The Neighborhood Watch
In the most banal of stories, his family lived in their American dream home for years, but one day decided to move to sunny Florida. They were gone several weeks when one of their neighbors noticed a small furry animal living in their empty backyard. Upon closer inspection,
he discovered that the dirty, shaggy, growly and scared creature was not a rabbit or an oversized rat, but that family’s beloved Shih Tzu! He climbed over their fence and a few animal control formalities later Snyder was safe. Most animals like him don’t get that chance since they’re left inside empty houses to die while waiting for their “loved ones” to return.

A Suitcase Full of Miracles
Since the great outdoors is something most modern dogs know little about, the pup, emaciated and matted as he was, got diagnosed with an eye ulcer and a grim diagnosis of Lyme disease. Realizing that Snyder’s prospects of getting adopted in that shape as pathetic, the shelter called HART, the rescue I foster for. And, because of his then “cuddly” personality, I got a call asking me take him in. When I picked him up from the vet clinic tirelessly helping the rescue, he was sent home with a small suitcase of medicines to take care of his ails.

Scrub-a-dub-dub
That evening, four vigorous, back-to-back shampooings turned his smelly brownish coat to light color grey, and his distrustful paralysis into an exhausted coma-like sleep under the mountain of towels. I learned from the vet that his eye ulcer was likely caused by something puncturing the transparent part (cornea) of the eye. The eye itself remained intact and, since vision is important to dogs, his cornea’s cells started multiplying rapidly to get the eye back to normal. With some help from a mysterious “serum”, made by spinning Snyder’s own blood into plasma to eliminate rejection, plus some good old eye antibiotic, Snyder’s eye started improving by leaps and bounds.
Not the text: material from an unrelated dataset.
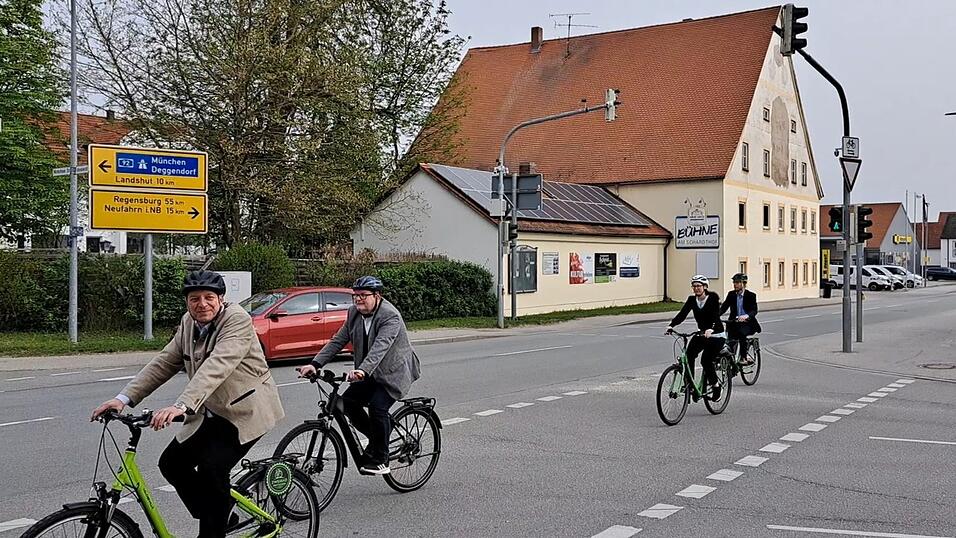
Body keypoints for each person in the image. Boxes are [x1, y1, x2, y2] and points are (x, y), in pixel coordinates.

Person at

Two weeks later and it wasn’t even cloudy. Lyme disease, as people living anywhere near the woods know, is caused by a Lyme disease-carrying tick, and since he didn’t get properly protected by the application of any of the widely available topicals, one such sucker got to him in that lonely backyard. The symptoms of Lyme are surprisingly similar to those in humans, with one major difference: it can make dogs unpredictably aggressive. Countless dogs contract this very treatable sickness every year and get put down because they bite their owners, when all you have to do is ask your vet to test for Lyme. A 30-day treatment plan of cute peach-colored tablets will return your beloved Fido back to his loving ways. Case and point: Snyder stopped being cantankerous exactly 3 days into his. Now there’s a miracle drug!

Going home, together.
Coming home
Fast forward two weeks to his first adoption fair and there they were – his ideal adoption family. They drove 40 miles each way to meet him after seeing a picture of a grimy little monster on the rescue’s website. I told them that if they liked him looking like that, they would love him in person, which they did. Having just adopted another forgotten Shih Tzu-soul from a hoarding case in Pennsylvania, this family wasn’t scared of his cloudy eye with a red dot in the middle or his Lyme disease. He was perfect to them. What moved me the most is that they kept embracing him over and over like he was the prodigal son who had finally found his way back to his real family. Judging from the pictures they sent a week later, Snyder felt exactly the same way.